Der Zusammenhang ist mir auch einleuchtend: denn wenn ich als - sagen wir mal „heidnischer“ Onkel in der Familie - sehe, dass der Glauben zweitrangig wird, wenn’s ums Mittagessen geht, dann muss so ein Glauben ja nicht besonders schwer schwiegen.
Wenn ich als „heidnischer“ Onkel aber erlebe, wie wichtig der Glaube an Jesus den anderen Familienmitgliedern ist und das auch den Ablauf und die Gestaltung eines Familienbesuches prägt, vielleicht sogar inclusive Gottesdienstbesuch, dann habe ich zumindest Achtung vor dem Glauben der anderen und sehe das Gewicht, dass der Glaube für andere haben kann.

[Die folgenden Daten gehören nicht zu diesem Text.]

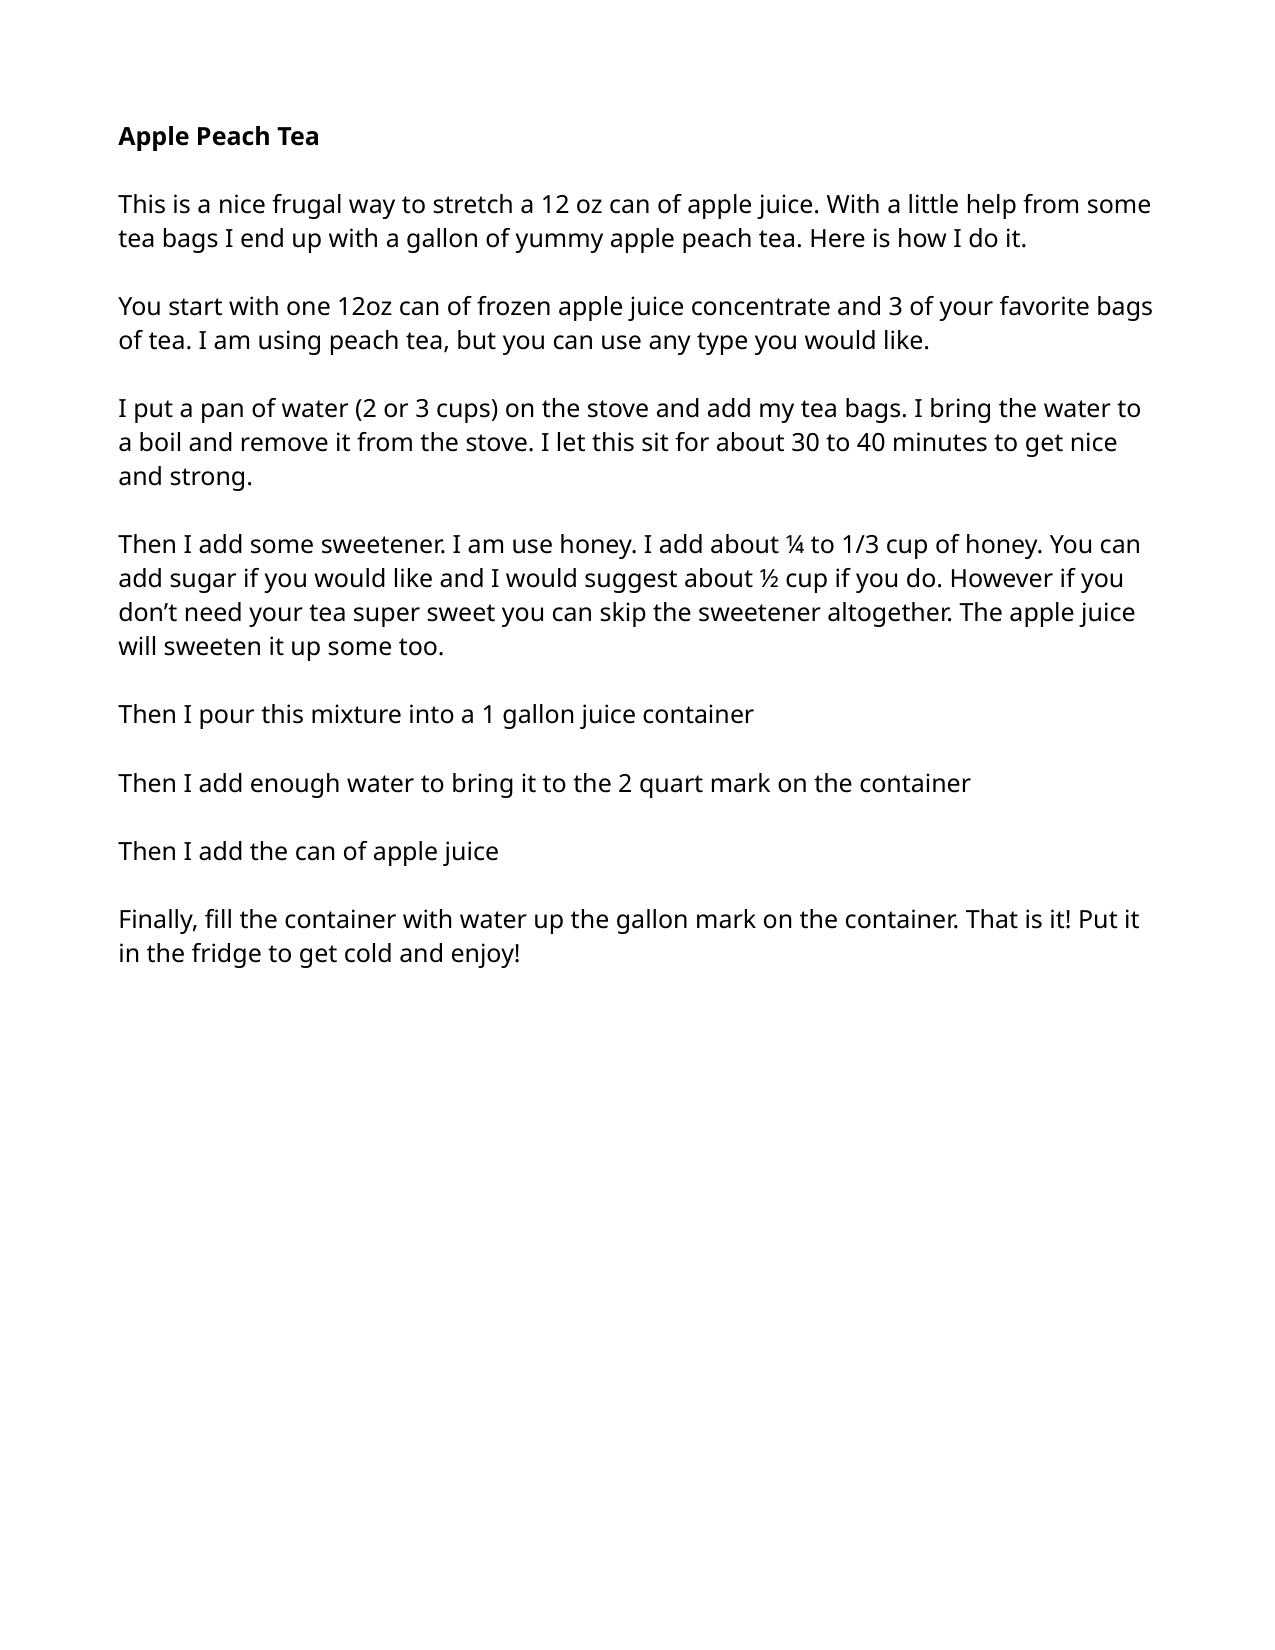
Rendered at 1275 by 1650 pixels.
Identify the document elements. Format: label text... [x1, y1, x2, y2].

text This is a nice frugal way to stretch a 12 oz can of apple juice. With a little help from some tea bags I end up with a gallon of yummy apple peach tea. Here is how I do it. [118, 152, 1157, 254]
text Apple Peach Tea [118, 118, 1157, 152]
text You start with one 12oz can of frozen apple juice concentrate and 3 of your favorite bags of tea. I am using peach tea, but you can use any type you would like. I put a pan of water (2 or 3 cups) on the stove and add my tea bags. I bring the water to a boil and remove it from the stove. I let this sit for about 30 to 40 minutes to get nice and strong. Then I add some sweetener. I am use honey. I add about ¼ to 1/3 cup of honey. You can add sugar if you would like and I would suggest about ½ cup if you do. However if you don’t need your tea super sweet you can skip the sweetener altogether. The apple juice will sweeten it up some too. Then I pour this mixture into a 1 gallon juice container Then I add enough water to bring it to the 2 quart mark on the container Then I add the can of apple juice Finally, fill the container with water up the gallon mark on the container. That is it! Put it in the fridge to get cold and enjoy! [118, 288, 1157, 970]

Sie sehen daran, wie Jesus Familie und Glaube fest aneinander bindet, nicht als ein kategorisches Muss, sondern in einer Verheißung, die in Entscheidungssituationen wirksam werden kann.

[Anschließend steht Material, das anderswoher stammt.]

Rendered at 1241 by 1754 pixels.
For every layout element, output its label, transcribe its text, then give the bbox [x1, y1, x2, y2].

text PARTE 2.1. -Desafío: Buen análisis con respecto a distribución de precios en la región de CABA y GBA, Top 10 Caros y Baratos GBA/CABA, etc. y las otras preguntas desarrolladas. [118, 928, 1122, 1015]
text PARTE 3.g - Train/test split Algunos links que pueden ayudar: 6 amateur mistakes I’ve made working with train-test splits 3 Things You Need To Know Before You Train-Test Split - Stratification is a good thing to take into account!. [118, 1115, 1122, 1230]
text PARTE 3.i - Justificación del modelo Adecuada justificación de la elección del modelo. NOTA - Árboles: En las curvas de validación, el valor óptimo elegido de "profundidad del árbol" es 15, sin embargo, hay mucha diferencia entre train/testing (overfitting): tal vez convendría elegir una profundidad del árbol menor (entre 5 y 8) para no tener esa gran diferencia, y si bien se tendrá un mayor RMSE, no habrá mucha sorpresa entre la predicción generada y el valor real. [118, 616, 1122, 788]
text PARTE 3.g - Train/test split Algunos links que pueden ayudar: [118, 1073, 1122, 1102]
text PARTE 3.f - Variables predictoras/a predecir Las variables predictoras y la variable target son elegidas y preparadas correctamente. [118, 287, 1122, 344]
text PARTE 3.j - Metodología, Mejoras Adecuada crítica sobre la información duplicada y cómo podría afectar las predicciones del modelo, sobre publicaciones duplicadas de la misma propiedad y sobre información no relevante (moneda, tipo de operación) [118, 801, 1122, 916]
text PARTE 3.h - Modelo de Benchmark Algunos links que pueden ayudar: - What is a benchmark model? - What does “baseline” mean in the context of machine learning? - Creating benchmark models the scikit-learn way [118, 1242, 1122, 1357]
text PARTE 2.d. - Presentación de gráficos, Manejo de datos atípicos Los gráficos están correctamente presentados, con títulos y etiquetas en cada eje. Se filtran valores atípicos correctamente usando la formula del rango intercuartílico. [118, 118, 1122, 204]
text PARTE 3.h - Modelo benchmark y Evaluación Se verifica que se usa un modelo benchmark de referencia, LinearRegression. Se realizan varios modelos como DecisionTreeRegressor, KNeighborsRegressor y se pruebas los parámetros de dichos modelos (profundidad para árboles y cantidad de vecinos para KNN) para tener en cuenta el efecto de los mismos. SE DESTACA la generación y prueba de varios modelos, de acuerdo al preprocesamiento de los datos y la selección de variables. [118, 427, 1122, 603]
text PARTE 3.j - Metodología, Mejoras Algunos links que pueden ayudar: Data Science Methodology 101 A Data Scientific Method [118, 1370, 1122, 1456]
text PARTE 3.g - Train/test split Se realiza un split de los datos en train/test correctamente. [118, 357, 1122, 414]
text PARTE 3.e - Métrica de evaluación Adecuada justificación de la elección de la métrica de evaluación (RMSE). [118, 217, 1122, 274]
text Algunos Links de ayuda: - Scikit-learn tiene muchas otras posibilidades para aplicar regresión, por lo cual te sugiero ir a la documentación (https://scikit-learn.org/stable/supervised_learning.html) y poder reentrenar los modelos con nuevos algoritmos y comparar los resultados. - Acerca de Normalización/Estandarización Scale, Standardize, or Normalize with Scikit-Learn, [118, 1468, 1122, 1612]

So auch heute, wie in den anderen Gottesdiensten zu diesem Thema, drei Impulse zum eigenen Reflektieren und Nachdenken:
1. Wie habe ich Familie erlebt? Ist sie mir nah oder kann sie mir gestohlen bleiben? Warum ist das so? Gibt es vielleicht Schlüsselerlebnisse, die mein heutiges Verständnis und emotionales Erleben von Familie beeinflussen? Welche Schlussfolgerungen ziehe ich für mein Leben daraus und vor allem …

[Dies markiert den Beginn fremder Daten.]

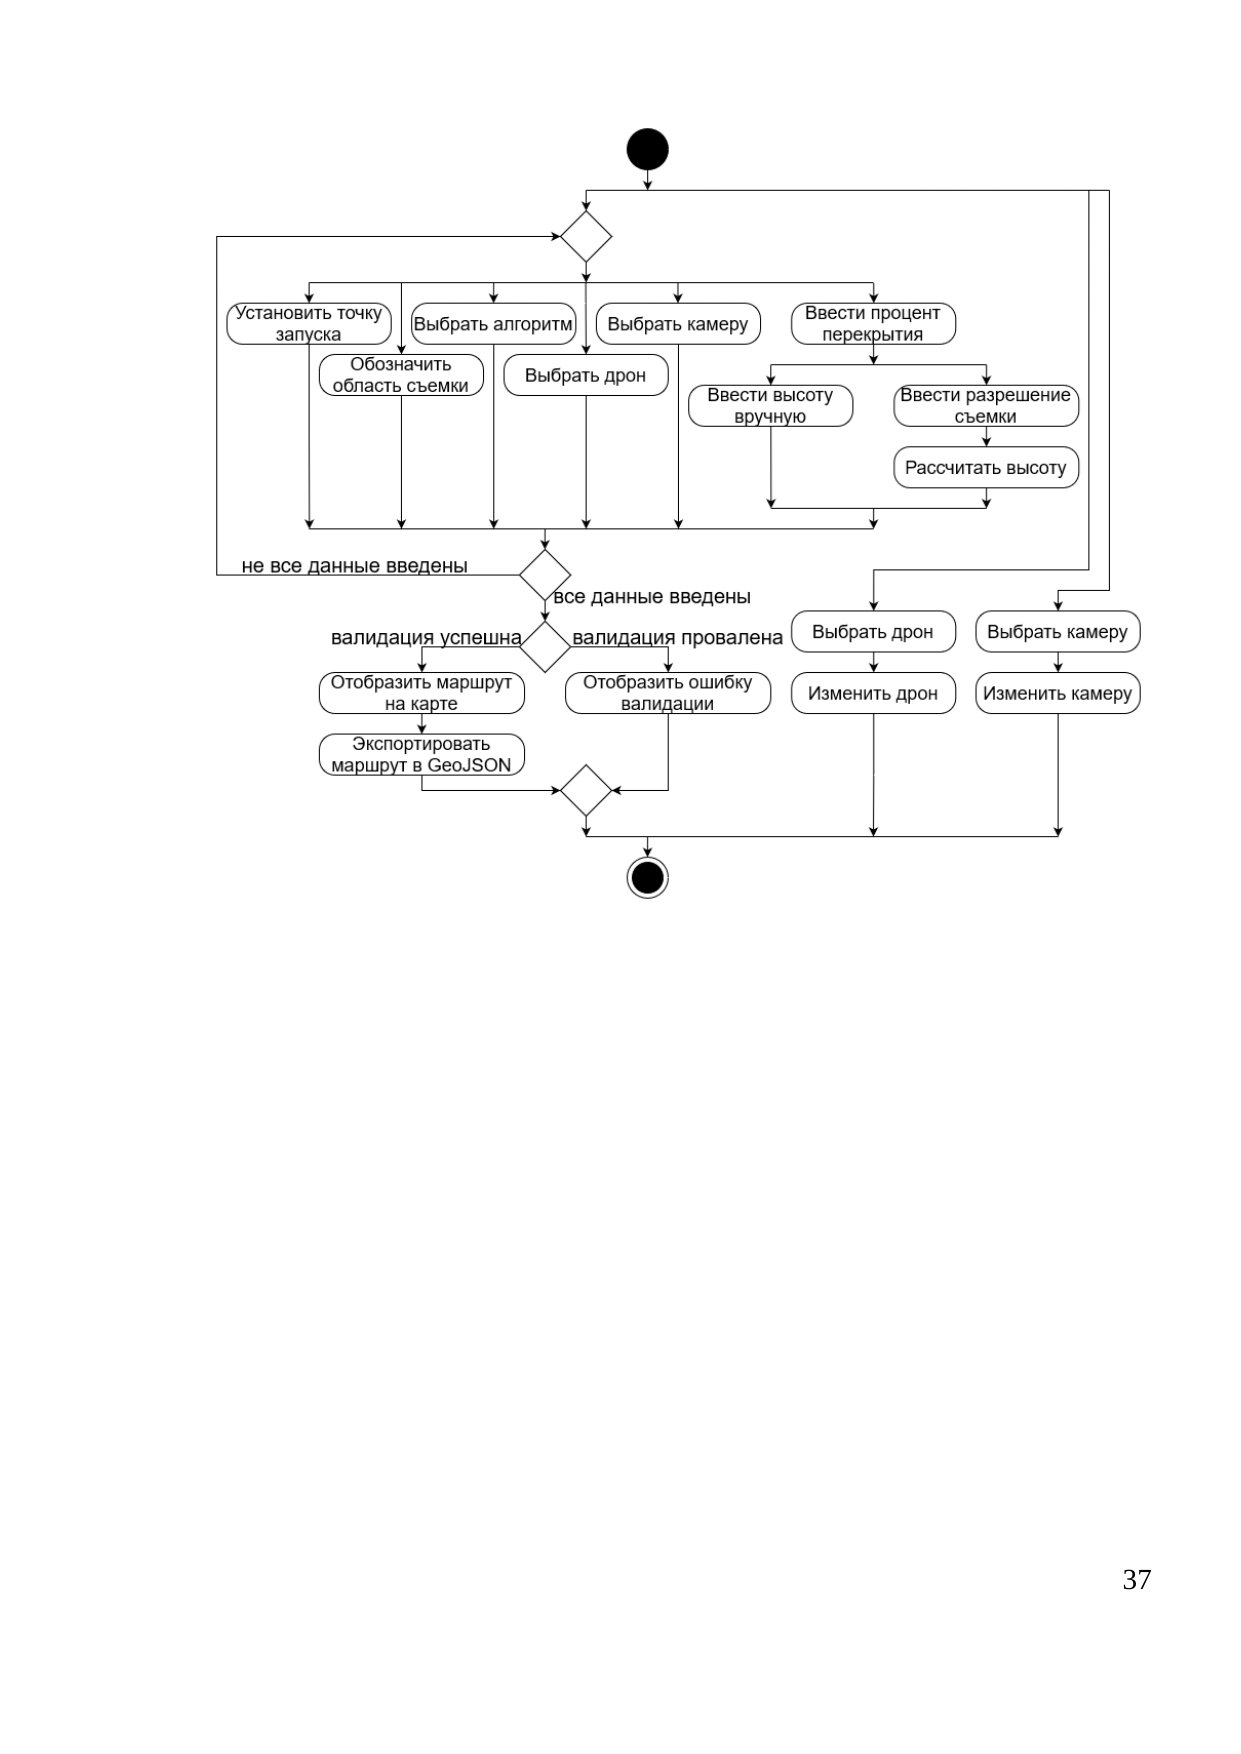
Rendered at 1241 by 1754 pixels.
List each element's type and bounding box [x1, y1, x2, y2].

picture [206, 118, 1152, 909]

2. Wie kann ich mit diesen Erfahrungen dazu beitragen, dass Familie für meine Kinder, Schwiegerkinder und Enkel und Gäste zu einem Ort wird, an dem jeder angenommen ist, wie er ist, an dem jeder in seiner ganzen persönlichen Identität und Eigenständigkeit da sein darf, wie sie ihm Gott geschenkt hat.
3. Vielleicht für die Zukunft ihrer Familie wichtigste Impuls:
Wie klar erlebt meine Familie, die Gäste meiner Familie, mein ganzes „Haus“ meine persönliche Bindung an Jesus Christus, nicht nur allgemein und im Prinzip, sondern in alltäglichen und all-festlichen Entscheidungssituationen? Wie frei bin ich, angesichts anderer Familienforderungen, meinen Schwerpunkt Glauben, Gott unbeirrbar zu leben oder lasse ich meinen Glauben schnell hinter mich, wenn die Familie ruft, die Küche ruft, der Tagesrhythmus ruft?
Bin ich mir bewusst, dass ich dadurch dass „selig werden“ meiner Familie, meines Hauses aufs Spiel setze?
Ich wünsche ihnen einen nachdenklichen und ehrlichen Sonntag. Amen.